Canine’s successor was Air Force lieutenant general John A. Samford. He was virtually Canine’s opposite, a cerebral intelligence professional who fully understood the world of signals intelligence, “more of a pedant than a pilot, more of a philosopher than a fighter,” in the words of an internal CIA history. Samford probably wished he had something as trivial to worry about as the logistics of relocating ten thousand people and hundreds of tons of sensitive equipment and classified files, compared to the challenges that greeted him as he walked into the new director’s office on the second floor of the NSA Operations Building for the first time: above all, the codebreakers’ continuing inability to do what they were supposed to do to justify their half billion dollars a year, namely to actually break the codes of America’s chief adversary, the Soviet Union.57
7
Brains Versus Bugs
NSA’s failure to read much if any Soviet encrypted traffic since 1947–48 was obviously becoming more than just a temporary setback: something fundamental had changed in the nature of the Russian cryptographic systems, and in the eyes of some scientific experts called in to assess the situation, NSA had failed to keep up with the times. The Brownell Committee, whose report back in 1952 had led to the creation of NSA, circumspectly observed that “efforts in certain important parts of the cryptanalytic field have not been crowned with success, to say the least,” and suggested that a completely new approach was called for. “The attack is timid, parsimonious, and too bound by the remembrance of past accomplishment to make the fresh and untrammeled start that is demanded,” the committee reported, citing cryptanalytic experts outside the agency they had interviewed. The Robertson panel reiterated the
point the following year: “Top priority should be accorded to the solution of high-level Soviet cryptographic systems.” And in 1955 yet another outside panel, this one headed by retired Army general Mark Clark, part of a comprehensive review of government that Eisenhower asked former president Herbert Hoover to carry out, urged that given the “vital” importance of communications intelligence as insurance against a surprise atomic attack, an immediate effort “at least equal to the Manhattan Project” was justified to regain the ability to read high-level Soviet systems.1
Despite the millions of dollars invested in computers and special-purpose analyzers, no breakthroughs had been achieved.
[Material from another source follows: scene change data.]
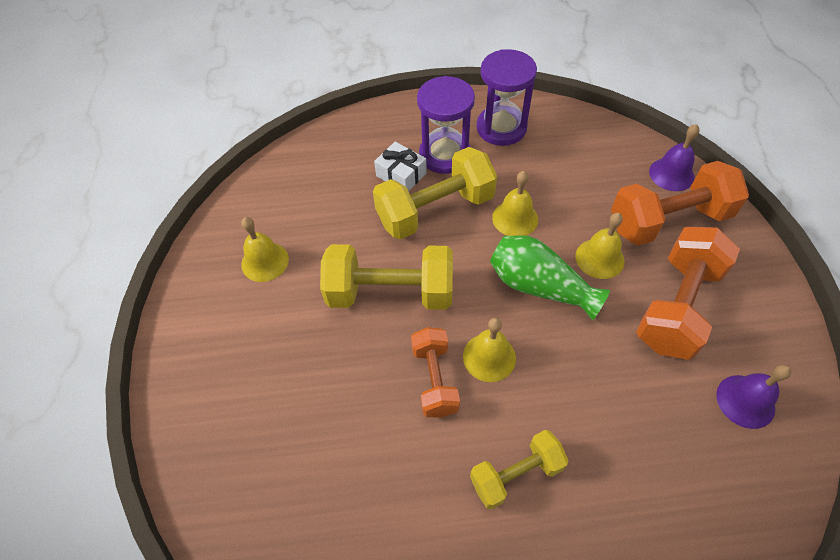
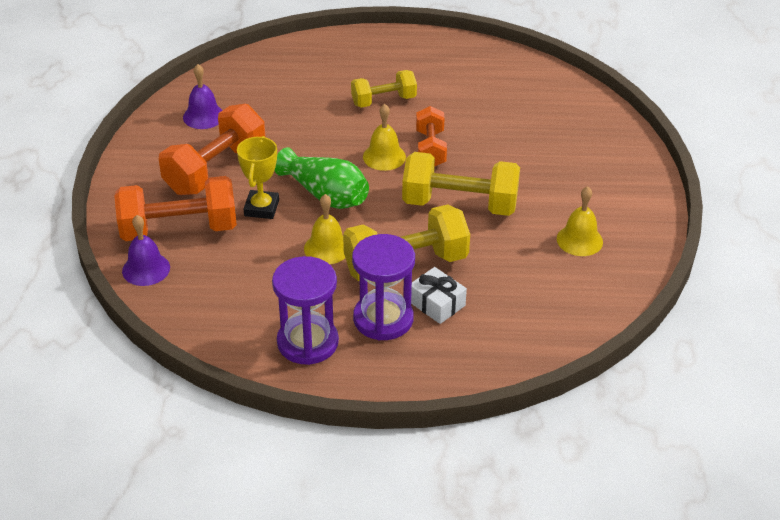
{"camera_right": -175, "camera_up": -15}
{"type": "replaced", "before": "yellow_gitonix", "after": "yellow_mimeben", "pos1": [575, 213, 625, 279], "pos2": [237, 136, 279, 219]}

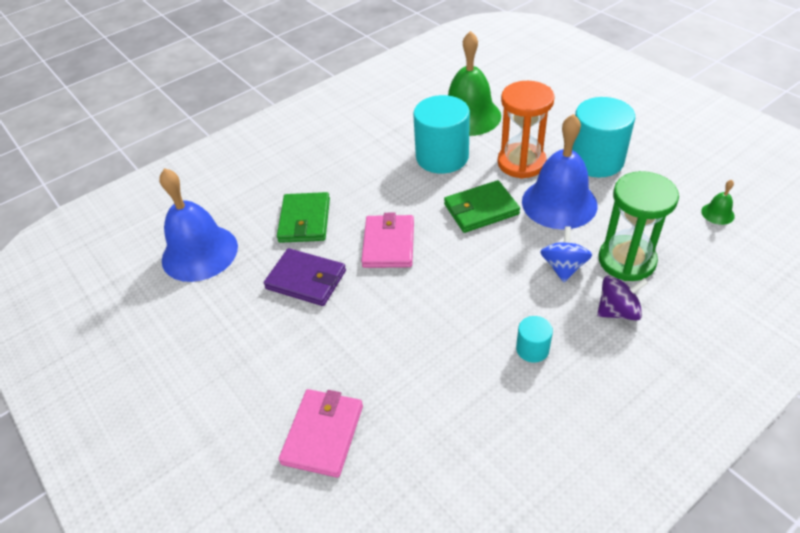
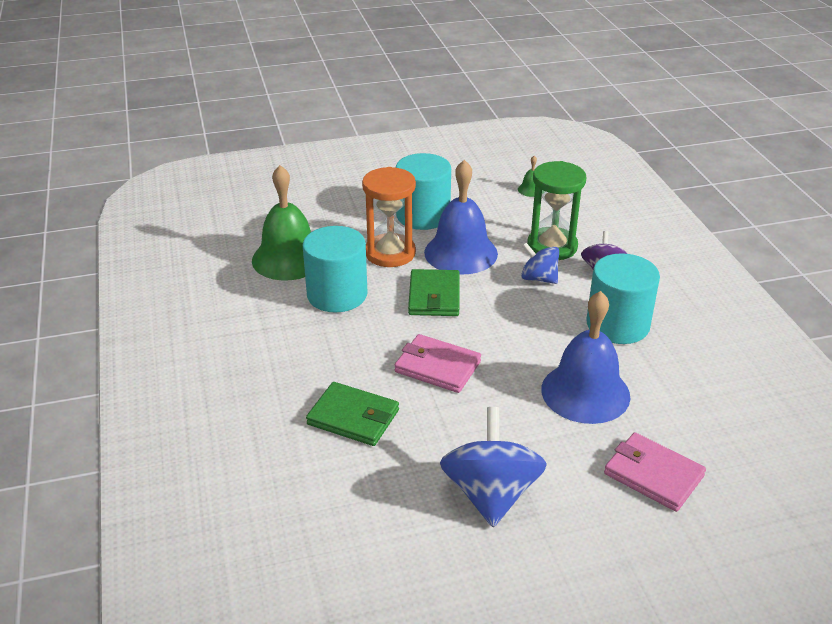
{"camera_right": -70, "camera_up": -10}
{"type": "removed", "before": "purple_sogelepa", "pos1": [264, 248, 346, 306]}
{"type": "added", "after": "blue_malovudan", "pos2": [440, 407, 547, 527]}
{"type": "moved", "before": "blue_gitonix", "pos1": [160, 168, 238, 282], "pos2": [541, 291, 630, 424]}
{"type": "resized", "before": "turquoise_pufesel", "pos1": [516, 316, 553, 363], "pos2": [586, 253, 660, 344], "scale": 2.13}

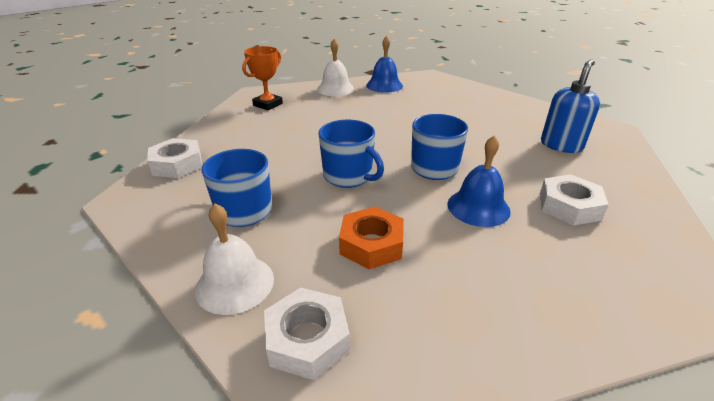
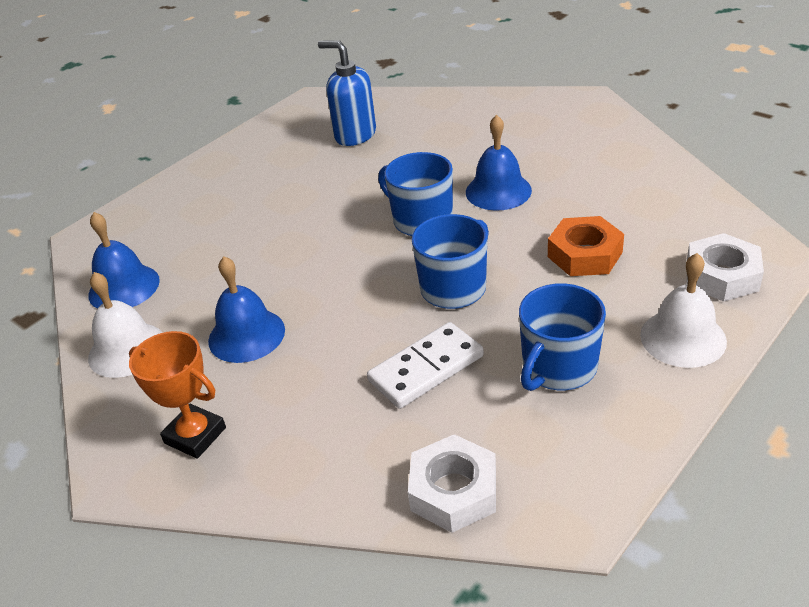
{"camera_right": -90, "camera_up": 5}
{"type": "removed", "before": "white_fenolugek", "pos1": [540, 174, 608, 226]}
{"type": "added", "after": "blue_gitonix", "pos2": [208, 256, 285, 363]}
{"type": "added", "after": "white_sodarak", "pos2": [367, 322, 484, 409]}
The very first computer program written for Atlas was designed to search the Russian one-time-pad traffic for repeated key use, and a GCHQ special-purpose digital comparator, Oedipus, joined that effort in 1954. Oedipus was basically an electronic improvement on the U.S. Navy’s war-era relay and punch card Mercury machine. It had a stored read-only memory that used thousands of semiconductor diodes to assign a weight to each of four thousand known code groups, while a magnetic drum memory held ten thousand strings of hypothetical key derived from the first three words of accumulated message traffic. A paper tape containing the first three words of a series of new messages to be tested was read in, each was stripped in turn of each of the ten thousand possible sequences of key, and the resulting code group values were looked up in the dictionary and the weight score recorded to see if any represented possible key-page reuses. This machine-aided analysis added to the discoveries of additional depths in the mid-1940s messages, but despite extensive searches no later instances of exploitable one-time-pad traffic were uncovered at all.